::: GIVEN DATA
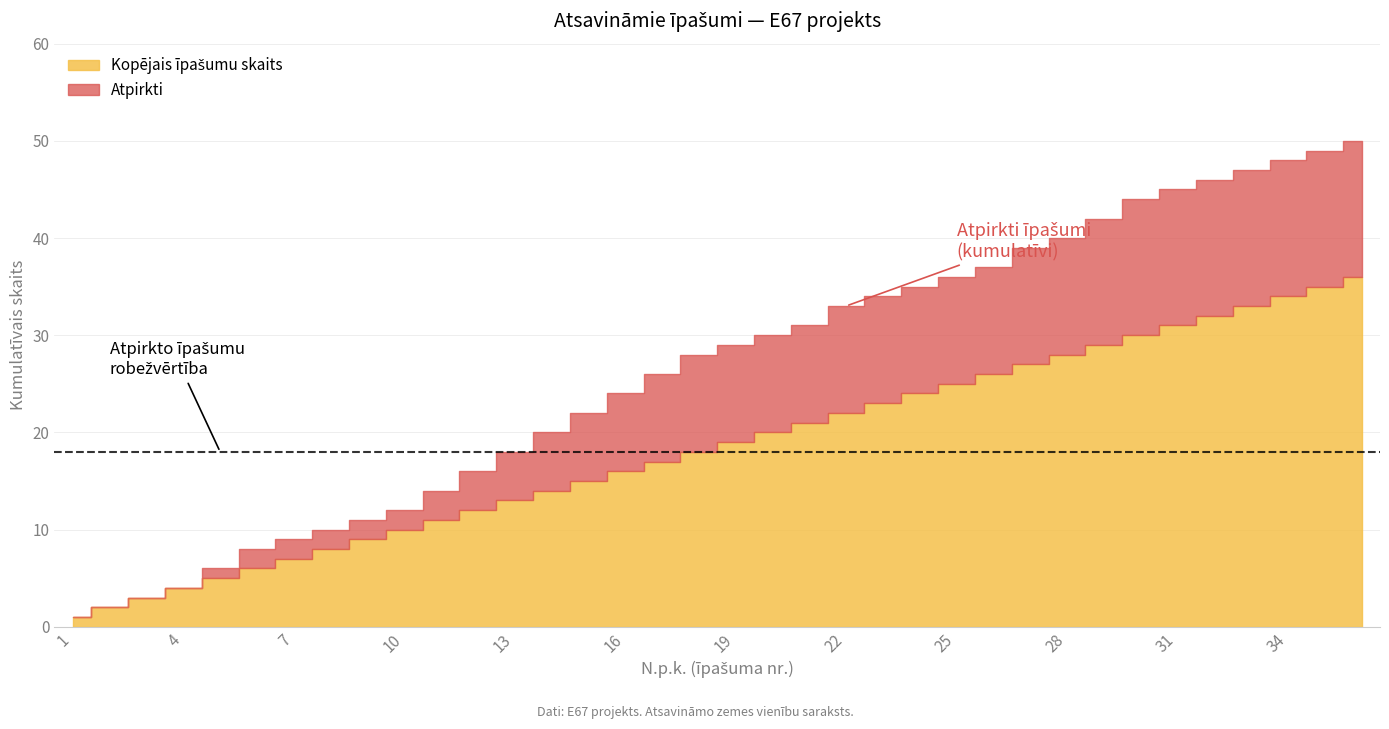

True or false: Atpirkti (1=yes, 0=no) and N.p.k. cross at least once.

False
::::::
::: GIVEN DATA
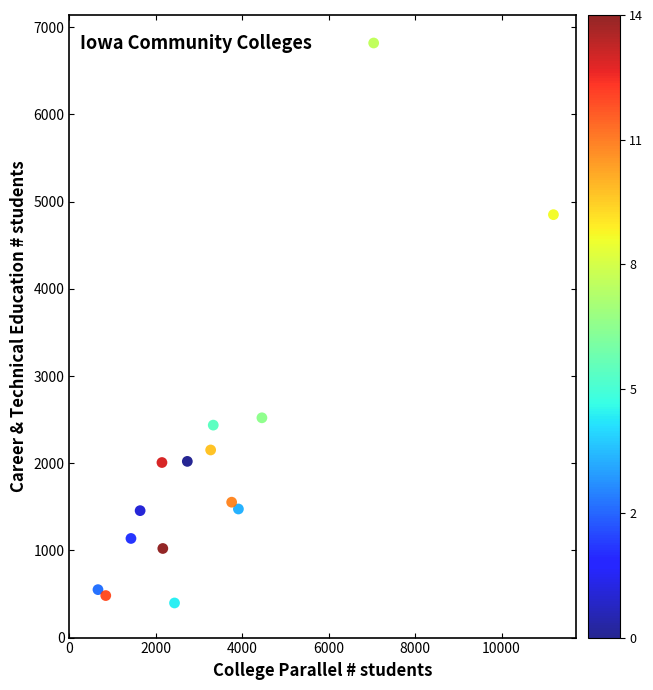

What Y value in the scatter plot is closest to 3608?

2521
::::::
::: GIVEN DATA
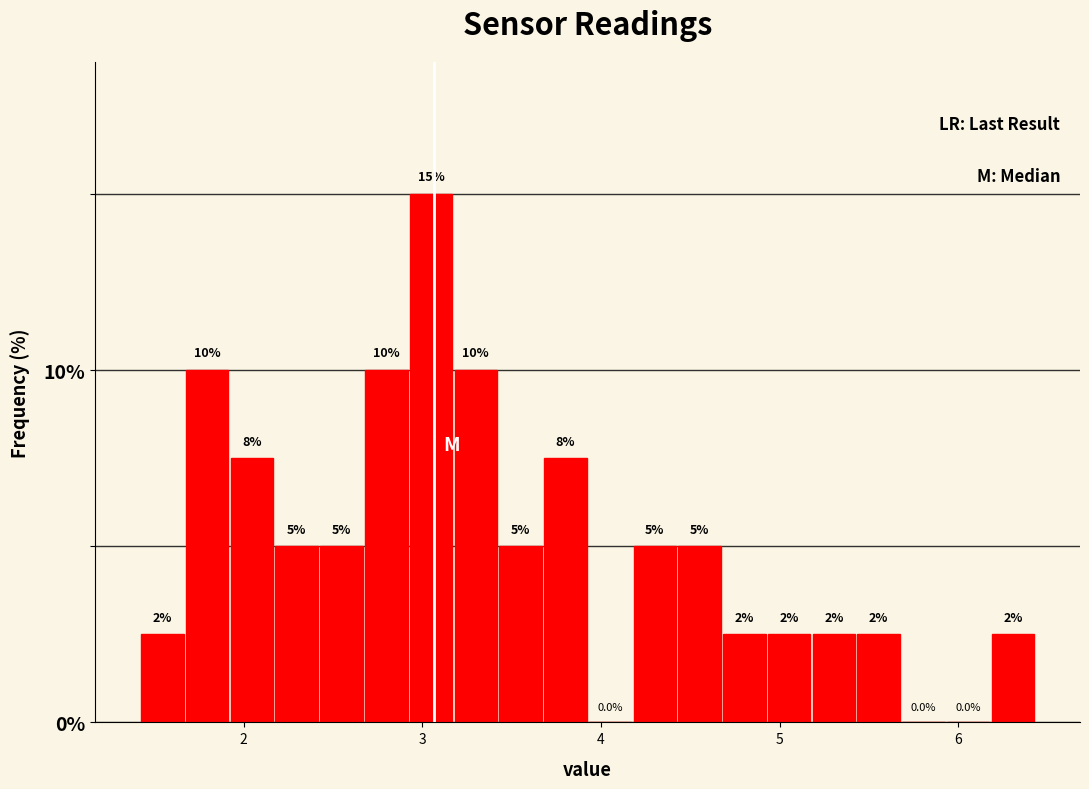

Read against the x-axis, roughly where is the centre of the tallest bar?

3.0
::::::
• **EXERCISE**
State how many lines in the items above contain the string "Atpirkti", and give only the number.

• **REPLY TO THE TASK**
1